Brown-Séquard, Charles édouard(redirected from Brown-Sequard, Charles edouard)
Brown-Séquard, Charles Édouard(broun-sākär`, –sākwär`), 1817–94, physiologist, b. Mauritius, of French and American parents. He taught at Harvard (1864–68), practiced medicine in New York City (1873–78), and succeeded (1878) Claude Bernard at the Collège de France. He was known for his research on the functions of the sympathetic nervous system and the spinal cord; he also studied the physiological effects of the injection of genital gland extracts and of the application of heat to the cortex. His most important work was on internal secretions. He is considered a founder of endocrinology, especially organotherapy.

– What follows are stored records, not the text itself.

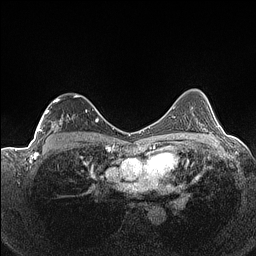
Breast MRI (dynamic contrast-enhanced), one axial slice. Slice 94 of 160 in the series (ordered by position). Dynamic contrast-enhanced series, time point 2 of 7 at this slice position (early post-contrast). 1.5 T. TE 1.4 ms, TR 5 ms. 0.9 mm slice thickness. 256 × 256 image matrix. Female patient.
Structures marked on this image (semi-automatic segmentation, software-assisted and operator-edited):
- enhancing-tissue mask used for the functional tumour volume (all voxels passing the contrast-enhancement thresholds inside the analysis volume; usually the tumour): bounding box (x1, y1, x2, y2) in pixels: (37, 95, 87, 139)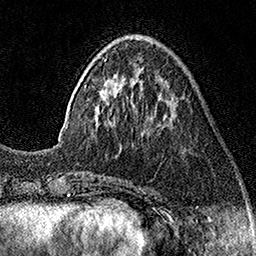
Breast MRI (dynamic contrast-enhanced), one axial slice; slice 48 of 160 in the series (ordered by position); cropped to one breast; dynamic contrast-enhanced series, time point 2 of 7 at this slice position (early post-contrast); 1.5 T; TE 3.5 ms, TR 7.2 ms; 1 mm slice thickness; 256 × 256 image matrix, field of view 165 × 165 mm. Female patient.
Structures marked on this image (semi-automatic segmentation, software-assisted and operator-edited):
- enhancing-tissue mask used for the functional tumour volume (all voxels passing the contrast-enhancement thresholds inside the analysis volume; usually the tumour): bounding box [x1, y1, x2, y2] px = [58, 38, 150, 141]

Brown-Séquard, Charles édouard
Born Apr. 8, 1817, on the island of Mauritius; died Apr. 2, 1894, in Sceaux. French physiologist and neuropathologist. Received his education at the University of Paris. Worked several years in the United States and England. Corresponding member of the French Medical Academy from 1868. Professor at the Collège de France (Paris) from 1878.

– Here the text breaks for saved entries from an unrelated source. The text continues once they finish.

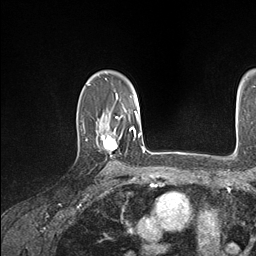
Breast MRI (dynamic contrast-enhanced), one axial slice; position 117 of 146 along the scan axis; cropped to one breast; dynamic contrast-enhanced series, time point 2 of 7 at this slice position (early post-contrast); 1.5 T; TE 1.5 ms, TR 4.1 ms; 1.1 mm slice thickness; 256 × 256 image matrix. Female patient.
Outlined on this slice (semi-automatically segmented with operator editing):
- enhancing-tissue mask used for the functional tumour volume (all voxels passing the contrast-enhancement thresholds inside the analysis volume; usually the tumour): bounding box <86,126,134,165> (left, top, right, bottom; pixels)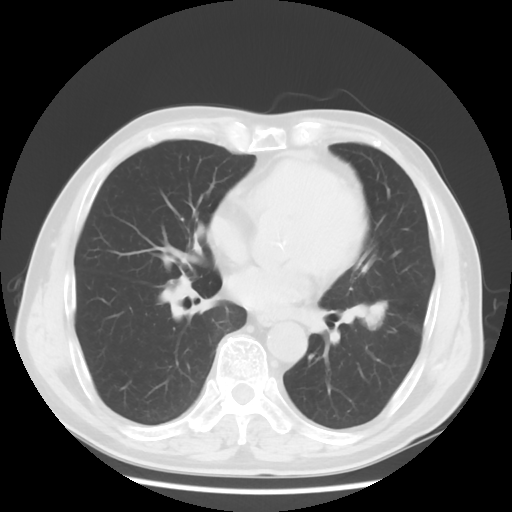
Chest CT, one axial slice; slice 30 of 68 in the series (ordered by position); reconstruction kernel STANDARD; lung window (W 1500 / L -600 HU); 512 × 512 image matrix, field of view 360 × 360 mm. Patient: male, 71 years. From the clinical record (not read from this slice): clinical TNM (as recorded): T1c N1 M0; histopathological grade: G2-3.
Outlined on this slice (bounding box drawn by a radiologist):
- lung tumour (recorded histology: adenocarcinoma): bounding box <354,292,397,342> (left, top, right, bottom; pixels)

Brown-Séquard’s main research dealt with the physiology and pathology of the central nervous system. He described an intersecting sensory pathway in the brain (Brown-Séquard’s tract) and studied the varied phenomena occurring in unilateral lesions of the spinal cord (Brown-Séquard’s paralysis). He wrote on the composition of blood and the function of the adrenals. In 1889 he reported on the “rejuvenating” effect on the body of extracts from animal testes, by which he sought to confirm his previously expounded theory concerning the internal secretion of organs. After injecting himself with these extracts, he noticed an improvement in his general condition and increased intellectual and sexual activity. Later on it was discovered that such activity is followed by a loss of physical strength and progressive infirmity.